** Article **
'''

# Why is opera unpopular with middle aged people?



## Couchie (Dec 9, 2010)

I have noticed that the two most apparent demographics at the opera are age 18-34 young adults and 55+ older folks.

I would generally conclude this is due to 35-55 year old middle aged people not having much of a life beyond work and raising their children, but the same trend is apparent in my opera-related Youtube video demographics.


----------



## mountmccabe (May 1, 2013)

I have two main explanations.

If other parts of life are getting in the way of middle aged people going to the opera, I can see it also getting in the way of watching opera on YouTube. I also find that opera can be a consuming passion; as opera going opportunities started to open up for me I started to listen to more and more opera, and watch more productions as well via YouTube and other sources.

The other thing is that many opera houses offer student and/or other young-person discounts. San Francisco Opera here has their BRAVO! Club, open to members 21-40, that offers significantly discounted tickets. They also offer day-of rush tickets to students and seniors (65+). Many other houses have similar deals that skew demographics somewhat.



Also I am in that demographic (35-55 year old) and know several other opera fans in that range as well. I don't say this to dispute your figures.


----------



## Pugg (Aug 8, 2014)

This is a topic to follow.


----------



## interestedin (Jan 10, 2016)

Demographics of opera. Interesting question. And why are there so many gays but not that many women?


----------



## joen_cph (Jan 17, 2010)

This is not my experience - it´s unpopular among young people in particular, and there´s a strong segment of elderly, female fans.

Don´t know any statistics, though.


----------



## Ingélou (Feb 10, 2013)

'''

** Material provided **
'''

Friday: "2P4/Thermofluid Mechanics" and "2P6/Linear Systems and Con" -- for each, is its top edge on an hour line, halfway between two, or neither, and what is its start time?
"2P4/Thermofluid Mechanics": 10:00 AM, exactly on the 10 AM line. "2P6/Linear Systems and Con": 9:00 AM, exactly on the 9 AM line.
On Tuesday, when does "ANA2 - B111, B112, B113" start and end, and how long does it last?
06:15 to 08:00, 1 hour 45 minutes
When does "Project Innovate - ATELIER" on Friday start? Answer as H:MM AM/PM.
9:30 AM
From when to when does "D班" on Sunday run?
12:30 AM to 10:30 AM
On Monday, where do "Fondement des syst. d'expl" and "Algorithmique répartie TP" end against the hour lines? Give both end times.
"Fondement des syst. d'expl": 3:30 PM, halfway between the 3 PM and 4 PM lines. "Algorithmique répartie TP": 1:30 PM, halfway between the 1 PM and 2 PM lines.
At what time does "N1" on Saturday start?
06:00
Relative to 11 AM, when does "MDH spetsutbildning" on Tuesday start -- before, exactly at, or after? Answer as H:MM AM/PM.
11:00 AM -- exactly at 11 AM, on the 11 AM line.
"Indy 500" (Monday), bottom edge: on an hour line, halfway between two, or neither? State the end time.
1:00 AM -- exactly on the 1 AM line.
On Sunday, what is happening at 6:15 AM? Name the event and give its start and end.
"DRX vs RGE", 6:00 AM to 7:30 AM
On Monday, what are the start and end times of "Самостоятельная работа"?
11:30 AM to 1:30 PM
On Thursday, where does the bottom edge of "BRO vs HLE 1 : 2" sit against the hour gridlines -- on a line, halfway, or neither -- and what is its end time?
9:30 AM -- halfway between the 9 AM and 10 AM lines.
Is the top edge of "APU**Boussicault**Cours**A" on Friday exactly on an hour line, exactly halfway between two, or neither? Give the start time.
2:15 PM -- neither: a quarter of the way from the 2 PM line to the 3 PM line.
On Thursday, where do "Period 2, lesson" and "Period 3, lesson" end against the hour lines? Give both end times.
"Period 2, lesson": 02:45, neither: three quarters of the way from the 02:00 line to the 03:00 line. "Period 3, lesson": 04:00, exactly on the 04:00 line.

'''

** Short exercise A **
Reproduce the section of the opera thread that opens with the words containing "# Why is opera" and closes with "55+ older folks.".
** Short exercise B **
Arrange the part of the calendar rows that opens with the line containing "Relative to 11" and closes with the line containing "1:00 AM -- exactly on the 1 AM line." as a JSON list of strings, with one string per line and blank lines left out.
The calendar rows are unrelated to the opera thread.

** Full response A **
# Why is opera unpopular with middle aged people?



## Couchie (Dec 9, 2010)

I have noticed that the two most apparent demographics at the opera are age 18-34 young adults and 55+ older folks.

** Full response B **
[
  "Relative to 11 AM, when does \"MDH spetsutbildning\" on Tuesday start -- before, exactly at, or after? Answer as H:MM AM/PM.",
  "11:00 AM -- exactly at 11 AM, on the 11 AM line.",
  "\"Indy 500\" (Monday), bottom edge: on an hour line, halfway between two, or neither? State the end time.",
  "1:00 AM -- exactly on the 1 AM line."
]